What a bunch of wimps! Look at them, they mostly have wetsuits on and were standing there shivering before they went in. 

There are people that swim in the North Sea every day of the year and quite a lot of crazy folks follow the Great British tradition of going for a swim on New Year's day.


----------



## carosapien

Weta said:


> What a bunch of wimps! Look at them, they mostly have wetsuits on and were standing there shivering before they went in.
> 
> There are people that swim in the North Sea every day of the year and quite a lot of crazy folks follow the Great British tradition of going for a swim on New Year's day.


I've been known to take a dip in the English channel in October but that's my limit.

The flannelette sheets are sold out at The Warehouse again :noidea: 










They were a snip at only $35 in a sale. New Zealand really is the Alaska of the Pacific.

I've just been looking at the bedding in ASDA, it looks quite posh doesn't it? 

http://direct.asda.com/Bedroom/209,default,sc.html


----------



## carosapien

Oh dear the dehumidifiers are selling out too, better get in quick.









This one usually retails for $158 but it's only 10 litres. 









This one is better at 20 litres and retails for $299


----------



## Weta

carosapien said:


> I've just been looking at the bedding in ASDA, it looks quite posh doesn't it?
> 
> ASDA bedding - shop & save with ASDA Direct!


Ohh such lovely bright colours and luxury styling. I didn't realise Asda sold bedding, it all looks way nicer than the floral Nanna styling offered at Briscoes. Farmers has some nice stuff but all very expensive, the last time I looked they were $90 for just one double bed sized sheet. 

OMG I just looked again at ASDA prices and now I feel sick, eight pounds for a King Size non-iron cotton percale fitted sheet. If anyone gets the chance, bring a truckload.


----------



## anski

Weta said:


> Ohh such lovely bright colours and luxury styling.

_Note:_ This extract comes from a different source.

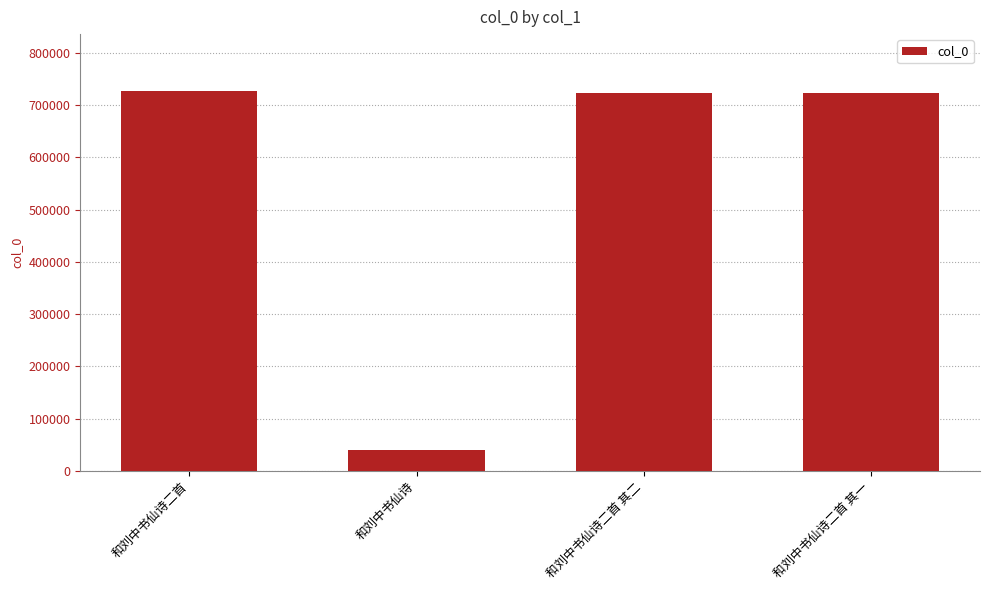

What is the ratio of the value at 和刘中书仙诗二首 其一 to the value at 和刘中书仙诗二首 其二?

1.0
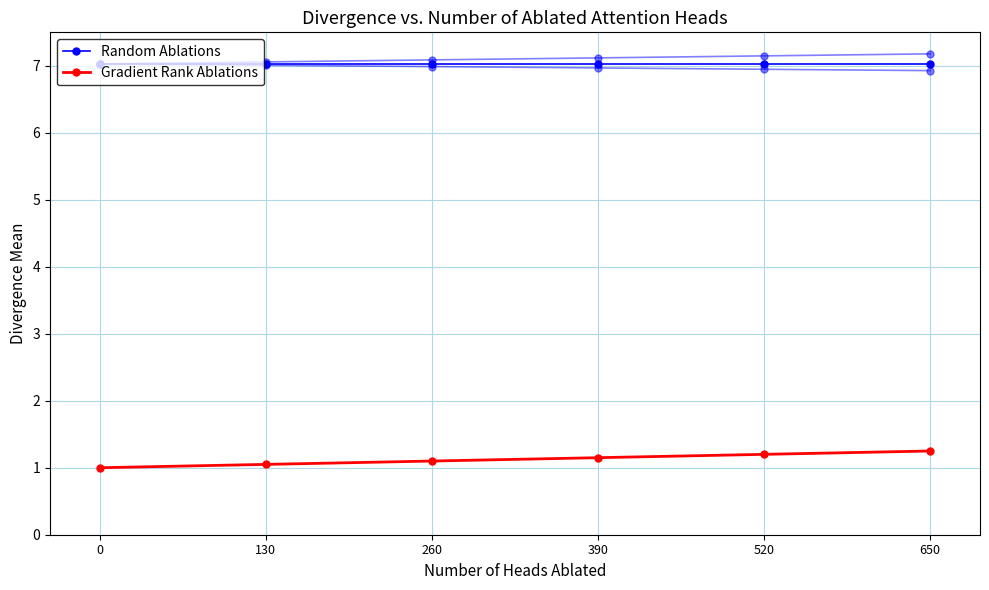

What is the value of the Random Ablations point at the 2nd from the left?

7.0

I didn't realise Asda sold bedding, it all looks way nicer than the floral Nanna styling offered at Briscoes. Farmers has some nice stuff but all very expensive, the last time I looked they were $90 for just one double bed sized sheet.
> 
> OMG I just looked again at ASDA prices and now I feel sick, eight pounds for a King Size non-iron cotton percale fitted sheet. If anyone gets the chance, bring a truckload.

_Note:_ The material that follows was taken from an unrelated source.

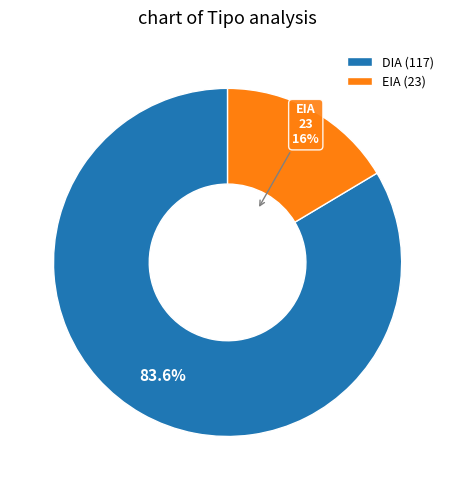

What is the largest slice in the pie chart?

DIA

They will probably fall apart first wash


----------



## anski

carosapien said:


> Oh dear the dehumidifiers are selling out too, better get in quick.
> 
> 
> 
> 
> 
> 
> 
> 
> 
> This one usually retails for $158 but it's only 10 litres.
> 
> 
> 
> 
> 
> 
> 
> 
> 
> This one is better at 20 litres and retails for $299



These are the best they are heavy metal & do a great job, the professionalls use them for dry out flooded houses

Rollex by Woods Dehumidifier | Trade Me


----------



## Weta

anski said:


> They will probably fall apart first wash


Oh ye of little faith, they'd be infintely more reliable and less see-through than anything available at the Warehouse. 

:washing:

Ooh get me, I found the good smilies.


----------